[Stored data]

------------------------

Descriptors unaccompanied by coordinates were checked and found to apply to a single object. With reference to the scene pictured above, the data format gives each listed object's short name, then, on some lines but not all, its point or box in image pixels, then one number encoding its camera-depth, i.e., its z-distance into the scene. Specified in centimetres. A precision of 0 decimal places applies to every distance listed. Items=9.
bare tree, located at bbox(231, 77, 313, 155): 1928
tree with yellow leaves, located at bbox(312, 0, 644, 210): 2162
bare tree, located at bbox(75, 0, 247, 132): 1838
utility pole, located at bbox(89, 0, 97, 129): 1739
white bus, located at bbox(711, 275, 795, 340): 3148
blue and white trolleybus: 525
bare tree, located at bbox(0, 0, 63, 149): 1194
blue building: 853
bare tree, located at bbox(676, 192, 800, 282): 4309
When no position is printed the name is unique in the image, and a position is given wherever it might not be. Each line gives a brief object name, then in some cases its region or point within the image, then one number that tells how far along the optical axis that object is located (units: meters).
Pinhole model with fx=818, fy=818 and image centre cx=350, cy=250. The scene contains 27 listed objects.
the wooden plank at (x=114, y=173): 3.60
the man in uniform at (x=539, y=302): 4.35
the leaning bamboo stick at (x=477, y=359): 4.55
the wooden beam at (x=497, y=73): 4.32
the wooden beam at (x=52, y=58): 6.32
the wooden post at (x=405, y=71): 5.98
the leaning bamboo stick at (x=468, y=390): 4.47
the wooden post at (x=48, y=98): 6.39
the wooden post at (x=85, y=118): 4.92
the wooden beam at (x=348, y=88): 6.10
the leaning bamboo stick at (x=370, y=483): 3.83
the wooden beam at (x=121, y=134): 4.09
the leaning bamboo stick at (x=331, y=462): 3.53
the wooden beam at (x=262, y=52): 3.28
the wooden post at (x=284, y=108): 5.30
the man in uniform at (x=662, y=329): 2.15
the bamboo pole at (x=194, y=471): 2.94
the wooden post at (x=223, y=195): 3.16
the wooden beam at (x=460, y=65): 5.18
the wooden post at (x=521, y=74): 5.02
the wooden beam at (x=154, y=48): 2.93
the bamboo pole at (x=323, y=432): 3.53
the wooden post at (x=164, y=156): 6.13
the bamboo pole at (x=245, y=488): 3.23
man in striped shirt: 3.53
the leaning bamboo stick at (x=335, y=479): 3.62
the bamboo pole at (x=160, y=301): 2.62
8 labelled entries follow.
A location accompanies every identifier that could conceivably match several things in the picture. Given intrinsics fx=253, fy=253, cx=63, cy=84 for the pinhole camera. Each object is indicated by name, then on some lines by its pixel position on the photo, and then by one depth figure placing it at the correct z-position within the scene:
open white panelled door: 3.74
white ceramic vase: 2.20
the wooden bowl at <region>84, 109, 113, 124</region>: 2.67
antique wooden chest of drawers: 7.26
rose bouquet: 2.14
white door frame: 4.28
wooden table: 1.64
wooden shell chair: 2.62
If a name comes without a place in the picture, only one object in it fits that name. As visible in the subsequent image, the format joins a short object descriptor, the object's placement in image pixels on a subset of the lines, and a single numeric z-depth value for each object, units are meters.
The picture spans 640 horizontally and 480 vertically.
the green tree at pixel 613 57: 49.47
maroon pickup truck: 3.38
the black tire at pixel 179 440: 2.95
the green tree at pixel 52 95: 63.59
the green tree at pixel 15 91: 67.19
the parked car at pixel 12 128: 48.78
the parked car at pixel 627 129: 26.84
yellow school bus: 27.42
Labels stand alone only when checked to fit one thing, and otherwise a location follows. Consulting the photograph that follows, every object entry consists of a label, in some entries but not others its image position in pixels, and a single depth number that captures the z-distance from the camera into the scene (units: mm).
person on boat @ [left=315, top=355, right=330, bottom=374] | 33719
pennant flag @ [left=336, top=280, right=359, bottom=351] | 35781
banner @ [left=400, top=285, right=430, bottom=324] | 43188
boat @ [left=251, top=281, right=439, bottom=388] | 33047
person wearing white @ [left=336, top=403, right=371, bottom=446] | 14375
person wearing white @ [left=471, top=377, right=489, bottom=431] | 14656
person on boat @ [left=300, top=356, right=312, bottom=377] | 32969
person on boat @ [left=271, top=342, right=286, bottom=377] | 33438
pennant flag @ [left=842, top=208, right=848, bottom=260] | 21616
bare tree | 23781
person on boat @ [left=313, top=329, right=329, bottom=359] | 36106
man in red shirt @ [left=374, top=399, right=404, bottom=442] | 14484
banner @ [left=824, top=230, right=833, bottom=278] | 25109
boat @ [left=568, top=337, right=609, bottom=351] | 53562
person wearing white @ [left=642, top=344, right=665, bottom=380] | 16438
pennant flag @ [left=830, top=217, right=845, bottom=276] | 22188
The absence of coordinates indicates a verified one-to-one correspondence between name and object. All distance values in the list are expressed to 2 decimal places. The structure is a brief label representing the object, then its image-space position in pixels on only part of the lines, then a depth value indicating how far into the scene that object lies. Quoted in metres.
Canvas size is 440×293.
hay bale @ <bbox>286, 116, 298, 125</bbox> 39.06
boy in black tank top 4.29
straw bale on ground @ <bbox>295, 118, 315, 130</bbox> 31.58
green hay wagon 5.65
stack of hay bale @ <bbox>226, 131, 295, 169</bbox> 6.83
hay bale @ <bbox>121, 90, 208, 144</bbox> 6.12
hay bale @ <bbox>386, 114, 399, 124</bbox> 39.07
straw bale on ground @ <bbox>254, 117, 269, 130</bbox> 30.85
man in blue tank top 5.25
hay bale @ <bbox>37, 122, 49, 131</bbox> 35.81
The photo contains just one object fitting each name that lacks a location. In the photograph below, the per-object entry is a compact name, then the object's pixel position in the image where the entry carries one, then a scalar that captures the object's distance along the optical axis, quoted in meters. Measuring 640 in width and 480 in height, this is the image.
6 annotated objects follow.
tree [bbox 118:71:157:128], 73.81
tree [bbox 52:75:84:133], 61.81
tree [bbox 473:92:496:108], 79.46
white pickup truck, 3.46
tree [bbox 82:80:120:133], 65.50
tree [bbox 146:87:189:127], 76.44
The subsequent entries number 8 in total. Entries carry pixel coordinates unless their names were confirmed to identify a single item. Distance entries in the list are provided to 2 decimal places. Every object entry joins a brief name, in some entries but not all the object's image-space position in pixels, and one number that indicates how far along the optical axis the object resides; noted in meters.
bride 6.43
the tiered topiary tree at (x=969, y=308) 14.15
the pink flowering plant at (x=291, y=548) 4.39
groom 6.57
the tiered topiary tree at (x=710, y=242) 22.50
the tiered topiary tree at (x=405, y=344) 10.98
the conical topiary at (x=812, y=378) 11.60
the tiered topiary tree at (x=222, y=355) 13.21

------------------------

Begin at the top of the records above and quote each line exactly, ending with the line that contains "the wooden post at (x=85, y=118): 4.92".

Descriptors unaccompanied by coordinates were checked and found to apply to a single object. With reference to the scene pictured above, the data format gives each listed object's short name, then, on some lines but not all, its point or box in image pixels, then one number encoding its camera-depth, i.e., its z-distance into the scene. Specified in centimetres. A precision of 0 decimal places applies to every distance listed. Items=9.
bare tree, located at bbox(231, 77, 313, 155): 1928
tree with yellow leaves, located at bbox(312, 0, 644, 210): 2162
bare tree, located at bbox(75, 0, 247, 132): 1838
utility pole, located at bbox(89, 0, 97, 129): 1739
white bus, located at bbox(711, 275, 795, 340): 3148
blue and white trolleybus: 525
bare tree, located at bbox(0, 0, 63, 149): 1194
blue building: 853
bare tree, located at bbox(676, 192, 800, 282): 4309
When no position is printed the name is unique in the image, and a position is given wherever it might not be. Each line gives a brief object name, then in some cases its region or point within the image, then one number that tells how far along the optical axis that object is located (units: meters).
Pinhole model with fx=818, fy=818 and image centre cx=350, cy=250. The scene contains 27 listed objects.
the wooden plank at (x=114, y=173): 3.60
the man in uniform at (x=539, y=302): 4.35
the leaning bamboo stick at (x=477, y=359): 4.55
the wooden beam at (x=497, y=73): 4.32
the wooden beam at (x=52, y=58): 6.32
the wooden post at (x=405, y=71): 5.98
the leaning bamboo stick at (x=468, y=390): 4.47
the wooden post at (x=48, y=98): 6.39
the wooden post at (x=85, y=118): 4.92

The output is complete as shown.